(Dataset excerpts)
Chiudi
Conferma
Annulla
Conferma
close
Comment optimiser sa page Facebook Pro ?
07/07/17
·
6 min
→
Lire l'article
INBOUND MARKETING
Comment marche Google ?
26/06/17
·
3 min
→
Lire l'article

TASK:
Transcribe the records exactly as given.

SOLUTION FOR THIS PROBLEM:
Chiudi
Conferma
Annulla
Conferma
close
Comment optimiser sa page Facebook Pro ?
07/07/17
·
6 min
→
Lire l'article
INBOUND MARKETING
Comment marche Google ?
26/06/17
·
3 min
→
Lire l'article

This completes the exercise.